Drittens - Offenlegung der finanziellen Verhältnisse. Über die im Antrag eingesetzten Zahlenhöchstgrenzen und deren Für und Wider kann man im Fachausschuss im Einzelnen sicherlich debattieren. Das sollten wir im zuständigen Fachausschuss dann auch in Gänze tun. Aber: Mehr und schnellere Informationen verhindern doch genau

das, was wir in den letzten Monaten erlebt haben, nämlich dass legale Handlungen den Anschein des Illegalen erwecken, meine Damen und Herren. Dann hätte es etwas früher mehr Kritik und öffentliche Fragen gegeben und hinterher keine Verdächtigungen gegen - und das denken Sie jetzt bitte in Anführungszeichen - die Politik im Allgemeinen.

(Beifall bei der SPD)

Von einer solchen Regelung hätten alle hier in diesem Haus profitiert. Von daher kann ich nur hoffen, dass sich am Ende alle dieser Forderung anschließen werden.

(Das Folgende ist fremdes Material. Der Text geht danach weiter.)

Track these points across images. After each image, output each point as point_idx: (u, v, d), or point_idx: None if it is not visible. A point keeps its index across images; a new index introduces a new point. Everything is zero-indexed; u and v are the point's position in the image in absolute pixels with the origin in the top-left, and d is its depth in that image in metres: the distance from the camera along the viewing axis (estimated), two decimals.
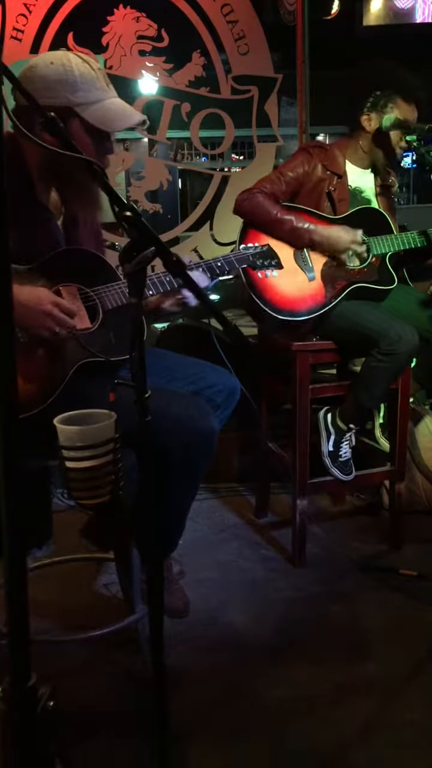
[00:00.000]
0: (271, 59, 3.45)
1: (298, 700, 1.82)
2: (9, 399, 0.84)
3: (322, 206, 2.54)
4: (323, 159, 2.55)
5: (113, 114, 1.78)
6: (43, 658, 1.08)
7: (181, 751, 1.59)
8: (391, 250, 2.52)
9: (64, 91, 1.72)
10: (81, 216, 1.96)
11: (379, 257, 2.52)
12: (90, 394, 1.65)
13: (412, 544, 2.60)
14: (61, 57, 1.76)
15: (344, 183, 2.56)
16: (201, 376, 2.07)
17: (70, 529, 2.13)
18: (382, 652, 2.00)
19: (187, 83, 3.41)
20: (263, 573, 2.46)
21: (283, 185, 2.53)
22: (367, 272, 2.51)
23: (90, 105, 1.75)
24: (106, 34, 3.32)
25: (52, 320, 1.66)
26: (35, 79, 1.72)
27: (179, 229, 3.67)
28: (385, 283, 2.52)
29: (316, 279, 2.48)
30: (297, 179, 2.55)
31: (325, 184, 2.53)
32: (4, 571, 0.84)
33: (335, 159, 2.57)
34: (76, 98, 1.73)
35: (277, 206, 2.48)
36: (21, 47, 3.22)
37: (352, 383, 2.49)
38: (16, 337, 1.70)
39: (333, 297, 2.46)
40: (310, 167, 2.54)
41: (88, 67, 1.77)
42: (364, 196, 2.62)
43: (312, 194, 2.54)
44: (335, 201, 2.53)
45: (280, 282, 2.43)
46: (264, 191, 2.50)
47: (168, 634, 1.19)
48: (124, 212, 1.16)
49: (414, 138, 2.45)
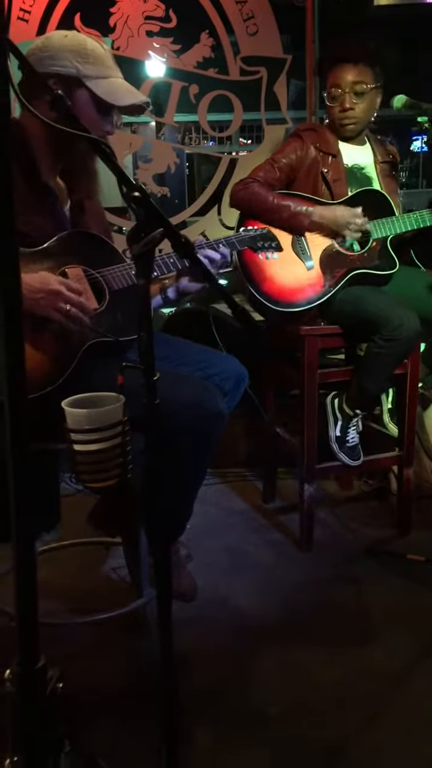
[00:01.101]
0: (281, 41, 3.41)
1: (304, 683, 1.82)
2: (17, 383, 0.83)
3: (319, 189, 2.50)
4: (315, 140, 2.52)
5: (120, 90, 1.81)
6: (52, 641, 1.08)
7: (188, 732, 1.60)
8: (392, 233, 2.47)
9: (76, 61, 1.74)
10: (87, 201, 1.97)
11: (379, 241, 2.47)
12: (98, 377, 1.65)
13: (420, 530, 2.60)
14: (75, 33, 1.83)
15: (339, 162, 2.52)
16: (209, 362, 2.07)
17: (79, 513, 2.13)
18: (389, 636, 2.00)
19: (195, 64, 3.37)
20: (271, 557, 2.46)
21: (276, 172, 2.50)
22: (367, 257, 2.47)
23: (98, 78, 1.77)
24: (113, 15, 3.28)
25: (61, 299, 1.65)
26: (48, 48, 1.75)
27: (187, 213, 3.64)
28: (386, 268, 2.47)
29: (314, 267, 2.44)
30: (290, 165, 2.52)
31: (319, 166, 2.50)
32: (13, 553, 0.84)
33: (327, 139, 2.54)
34: (86, 70, 1.76)
35: (273, 193, 2.45)
36: (28, 28, 3.19)
37: (356, 369, 2.47)
38: (27, 320, 1.70)
39: (332, 285, 2.43)
40: (302, 151, 2.51)
41: (100, 47, 1.81)
42: (365, 172, 2.58)
43: (308, 178, 2.51)
44: (329, 182, 2.50)
45: (278, 273, 2.40)
46: (258, 180, 2.47)
47: (176, 618, 1.18)
48: (132, 193, 1.14)
49: (426, 119, 2.42)
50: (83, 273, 1.80)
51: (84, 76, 1.76)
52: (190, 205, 3.66)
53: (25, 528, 0.85)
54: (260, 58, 3.36)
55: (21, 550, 0.85)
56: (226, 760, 1.58)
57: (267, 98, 3.42)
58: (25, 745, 0.82)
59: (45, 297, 1.64)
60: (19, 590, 0.83)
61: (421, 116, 2.40)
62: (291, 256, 2.44)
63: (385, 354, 2.33)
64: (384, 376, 2.42)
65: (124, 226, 3.48)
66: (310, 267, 2.43)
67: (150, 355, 1.14)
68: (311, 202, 2.47)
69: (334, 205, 2.46)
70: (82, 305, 1.69)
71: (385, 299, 2.38)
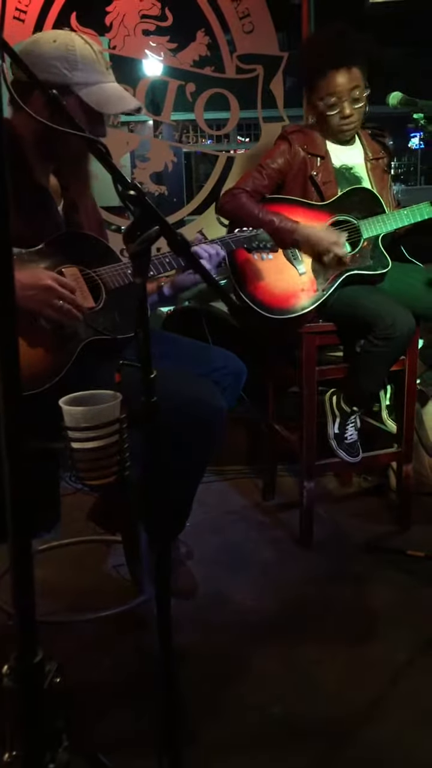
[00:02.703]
0: (278, 38, 3.41)
1: (305, 680, 1.82)
2: (12, 379, 0.84)
3: (308, 192, 2.49)
4: (303, 142, 2.49)
5: (110, 97, 1.78)
6: (52, 639, 1.09)
7: (188, 729, 1.61)
8: (382, 231, 2.44)
9: (64, 69, 1.71)
10: (81, 199, 1.97)
11: (370, 240, 2.45)
12: (96, 375, 1.65)
13: (420, 525, 2.60)
14: (64, 36, 1.77)
15: (327, 164, 2.50)
16: (207, 358, 2.07)
17: (79, 511, 2.14)
18: (389, 632, 2.01)
19: (192, 63, 3.37)
20: (270, 555, 2.47)
21: (265, 179, 2.49)
22: (359, 258, 2.44)
23: (88, 86, 1.74)
24: (109, 14, 3.28)
25: (54, 295, 1.66)
26: (36, 54, 1.72)
27: (185, 211, 3.64)
28: (378, 267, 2.45)
29: (306, 272, 2.43)
30: (279, 170, 2.50)
31: (307, 168, 2.48)
32: (10, 546, 0.84)
33: (315, 140, 2.51)
34: (75, 77, 1.73)
35: (259, 206, 2.43)
36: (23, 28, 3.18)
37: (352, 367, 2.47)
38: (25, 318, 1.71)
39: (325, 289, 2.41)
40: (290, 155, 2.49)
41: (90, 49, 1.77)
42: (354, 172, 2.55)
43: (297, 181, 2.49)
44: (319, 185, 2.47)
45: (270, 279, 2.39)
46: (246, 190, 2.46)
47: (176, 615, 1.18)
48: (127, 191, 1.15)
49: (421, 116, 2.40)
50: (79, 272, 1.80)
51: (73, 83, 1.73)
52: (187, 204, 3.66)
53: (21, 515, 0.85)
54: (256, 56, 3.36)
55: (17, 539, 0.85)
56: (227, 757, 1.59)
57: (263, 96, 3.42)
58: (23, 739, 0.82)
59: (37, 293, 1.64)
60: (16, 582, 0.83)
61: (417, 113, 2.39)
62: (283, 262, 2.42)
63: (380, 352, 2.32)
64: (380, 374, 2.42)
65: (122, 226, 3.49)
66: (302, 272, 2.42)
67: (147, 353, 1.14)
68: (301, 207, 2.45)
69: (323, 213, 2.44)
70: (74, 301, 1.69)
71: (378, 298, 2.37)
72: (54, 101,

An der Universität Göttingen ist vor Kurzem ein Institut für Demokratieforschung gegründet worden. Der Herr Ministerpräsident hat das in seiner Regierungserklärung angekündigt und dies jetzt umgesetzt. Dieses Institut soll der Demokratie- und Politikverdrossenheit entgegenwirken. Soweit gut und richtig. Dieser Antrag tut nun genau das Gleiche, meine sehr geehrten Damen und Herren. Deswegen werden wir ihn grundsätzlich unterstützen.

Ich danke Ihnen für Ihre Aufmerksamkeit.